• About this task:
Each entry must be restated word for word.

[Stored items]
-*-

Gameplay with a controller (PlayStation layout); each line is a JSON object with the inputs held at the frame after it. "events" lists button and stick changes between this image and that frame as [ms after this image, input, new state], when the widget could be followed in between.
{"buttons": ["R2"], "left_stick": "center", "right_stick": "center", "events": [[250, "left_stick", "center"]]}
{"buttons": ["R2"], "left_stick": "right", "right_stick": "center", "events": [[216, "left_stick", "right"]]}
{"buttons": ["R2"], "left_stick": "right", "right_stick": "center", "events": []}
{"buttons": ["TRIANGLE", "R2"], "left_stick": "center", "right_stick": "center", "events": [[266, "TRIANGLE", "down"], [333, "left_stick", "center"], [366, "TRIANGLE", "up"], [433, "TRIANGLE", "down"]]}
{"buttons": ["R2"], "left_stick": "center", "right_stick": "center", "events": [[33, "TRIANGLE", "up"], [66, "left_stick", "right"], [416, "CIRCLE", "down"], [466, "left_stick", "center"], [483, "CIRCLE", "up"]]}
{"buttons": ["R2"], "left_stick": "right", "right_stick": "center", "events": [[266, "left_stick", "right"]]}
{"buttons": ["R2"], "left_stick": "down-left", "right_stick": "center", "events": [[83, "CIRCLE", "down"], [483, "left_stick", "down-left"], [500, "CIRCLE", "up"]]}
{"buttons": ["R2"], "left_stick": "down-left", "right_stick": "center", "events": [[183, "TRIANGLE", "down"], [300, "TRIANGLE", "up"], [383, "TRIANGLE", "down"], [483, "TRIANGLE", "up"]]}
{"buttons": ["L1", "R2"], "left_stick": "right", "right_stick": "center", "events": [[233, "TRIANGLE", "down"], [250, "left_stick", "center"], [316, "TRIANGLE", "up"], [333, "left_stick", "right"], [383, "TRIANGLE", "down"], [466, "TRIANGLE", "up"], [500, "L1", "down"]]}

-*-

• Response for this exercise:
Gameplay with a controller (PlayStation layout); each line is a JSON object with the inputs held at the frame after it. "events" lists button and stick changes between this image and that frame as [ms after this image, input, new state], when the widget could be followed in between.
{"buttons": ["R2"], "left_stick": "center", "right_stick": "center", "events": [[250, "left_stick", "center"]]}
{"buttons": ["R2"], "left_stick": "right", "right_stick": "center", "events": [[216, "left_stick", "right"]]}
{"buttons": ["R2"], "left_stick": "right", "right_stick": "center", "events": []}
{"buttons": ["TRIANGLE", "R2"], "left_stick": "center", "right_stick": "center", "events": [[266, "TRIANGLE", "down"], [333, "left_stick", "center"], [366, "TRIANGLE", "up"], [433, "TRIANGLE", "down"]]}
{"buttons": ["R2"], "left_stick": "center", "right_stick": "center", "events": [[33, "TRIANGLE", "up"], [66, "left_stick", "right"], [416, "CIRCLE", "down"], [466, "left_stick", "center"], [483, "CIRCLE", "up"]]}
{"buttons": ["R2"], "left_stick": "right", "right_stick": "center", "events": [[266, "left_stick", "right"]]}
{"buttons": ["R2"], "left_stick": "down-left", "right_stick": "center", "events": [[83, "CIRCLE", "down"], [483, "left_stick", "down-left"], [500, "CIRCLE", "up"]]}
{"buttons": ["R2"], "left_stick": "down-left", "right_stick": "center", "events": [[183, "TRIANGLE", "down"], [300, "TRIANGLE", "up"], [383, "TRIANGLE", "down"], [483, "TRIANGLE", "up"]]}
{"buttons": ["L1", "R2"], "left_stick": "right", "right_stick": "center", "events": [[233, "TRIANGLE", "down"], [250, "left_stick", "center"], [316, "TRIANGLE", "up"], [333, "left_stick", "right"], [383, "TRIANGLE", "down"], [466, "TRIANGLE", "up"], [500, "L1", "down"]]}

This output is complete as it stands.